Department of Genetics & Genome Biology, University of Leicester, University Road, Leicester LE1 7RH, UK.
Department of Genetics & Genome Biology, University of Leicester, University Road, Leicester LE1 7RH, UK.
Forensic Sci Int Genet. 2018 Jul;35:97-106. doi: 10.1016/j.fsigen.2018.03.012. Epub 2018 Apr 12.
Short tandem repeats on the male-specific region of the Y chromosome (Y-STRs) are permanently linked as haplotypes, and therefore Y-STR sequence diversity can be considered within the robust framework of a phylogeny of haplogroups defined by single nucleotide polymorphisms (SNPs). Here we use massively parallel sequencing (MPS) to analyse the 23 Y-STRs in Promega's prototype PowerSeq™ Auto/Mito/Y System kit (containing the markers of the PowerPlex® Y23 [PPY23] System) in a set of 100 diverse Y chromosomes whose phylogenetic relationships are known from previous megabase-scale resequencing. Including allele duplications and alleles resulting from likely somatic mutation, we characterised 2311 alleles, demonstrating 99.83% concordance with capillary electrophoresis (CE) data on the same sample set. The set contains 267 distinct sequence-based alleles (an increase of 58% compared to the 169 detectable by CE), including 60 novel Y-STR variants phased with their flanking sequences which have not been reported previously to our knowledge. Variation includes 46 distinct alleles containing non-reference variants of SNPs/indels in both repeat and flanking regions, and 145 distinct alleles containing repeat pattern variants (RPV). For DYS385a,b, DYS481 and DYS390 we observed repeat count variation in short flanking segments previously considered invariable, and suggest new MPS-based structural designations based on these. We considered the observed variation in the context of the Y phylogeny: several specific haplogroup associations were observed for SNPs and indels, reflecting the low mutation rates of such variant types; however, RPVs showed less phylogenetic coherence and more recurrence, reflecting their relatively high mutation rates. In conclusion, our study reveals considerable additional diversity at the Y-STRs of the PPY23 set via MPS analysis, demonstrates high concordance with CE data, facilitates nomenclature standardisation, and places Y-STR sequence variants in their phylogenetic context.
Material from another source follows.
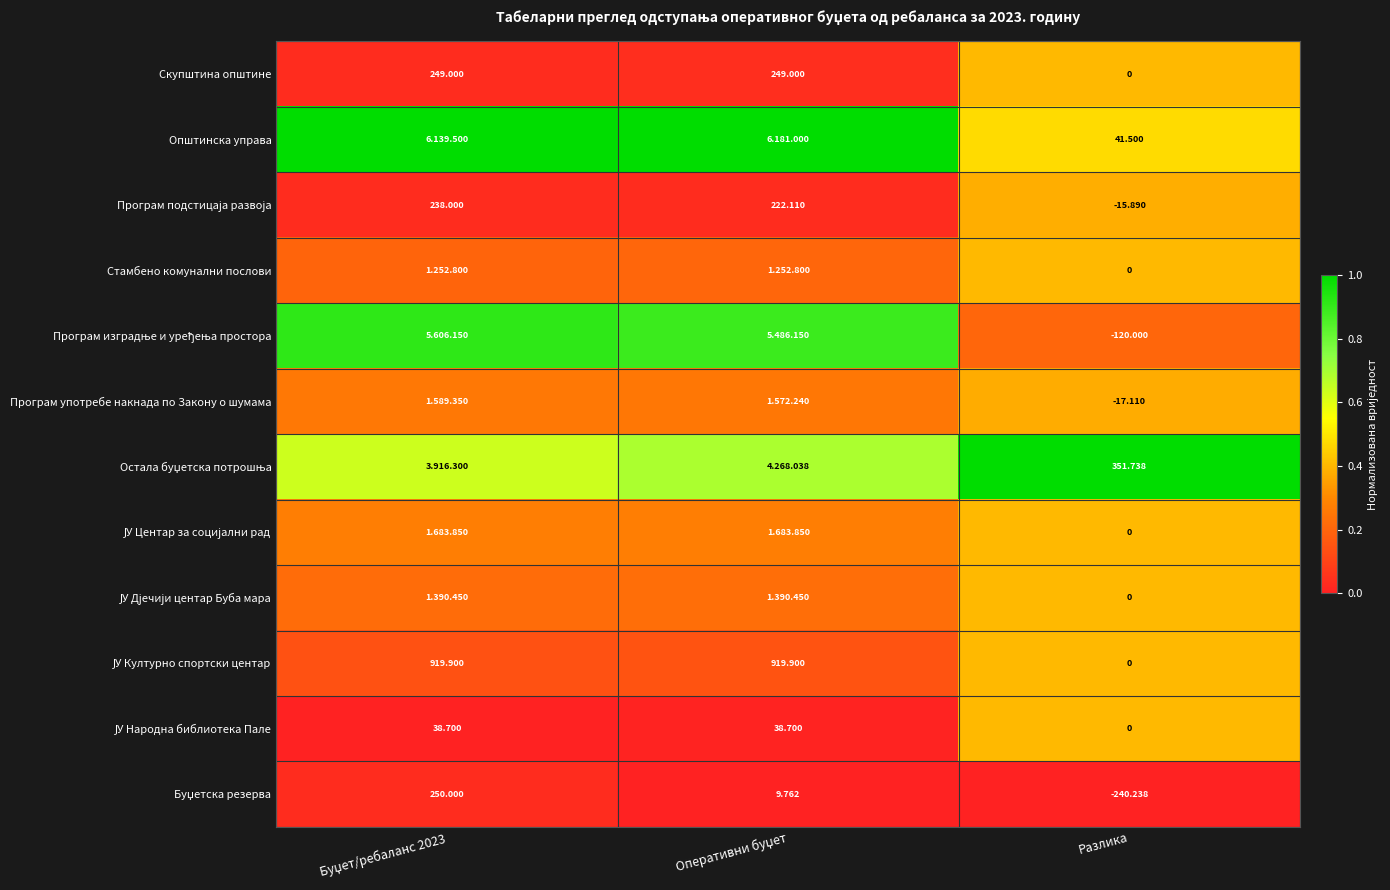

How many data points does each series have?

3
短串联重复序列在 Y 染色体的男性特异性区域(Y-STR)上永久连接为单倍型,因此 Y-STR 序列多样性可以在单核苷酸多态性(SNP)定义的单倍群系统发育的稳健框架内进行考虑。在这里,我们使用大规模平行测序(MPS)分析 Promega 原型 PowerSeq™ Auto/Mito/Y 系统试剂盒(包含 PowerPlex® Y23 [PPY23] 系统的标记)中的 23 个 Y-STR,该试剂盒包含 100 个不同的 Y 染色体,这些 Y 染色体的系统发育关系已知来自之前的兆碱基规模重测序。包括等位基因重复和可能来自体细胞突变的等位基因,我们对 2311 个等位基因进行了特征描述,与同一样本集的毛细管电泳(CE)数据的一致性达到 99.83%。该集合包含 267 个不同的基于序列的等位基因(与 CE 可检测到的 169 个相比增加了 58%),其中包括 60 个新的 Y-STR 变体,这些变体与侧翼序列成相位,据我们所知,这些变体以前尚未报道过。变异包括 46 个不同的等位基因,包含重复和侧翼区域中 SNP/indel 的非参考变体,以及 145 个不同的等位基因,包含重复模式变体(RPV)。对于 DYS385a,b,DYS481 和 DYS390,我们观察到以前认为不变的短侧翼片段中的重复计数变化,并基于此提出了新的基于 MPS 的结构命名。我们在 Y 系统发育的背景下考虑了观察到的变异:对于 SNP 和 indel,观察到几个特定的单倍群关联,反映了这种变异类型的低突变率;然而,RPV 显示出较少的系统发育一致性和更多的复发,反映了它们相对较高的突变率。总之,我们的研究通过 MPS 分析揭示了 PPY23 集合中 Y-STR 的大量额外多样性,与 CE 数据具有高度一致性,促进了命名标准化,并将 Y-STR 序列变体置于其系统发育背景下。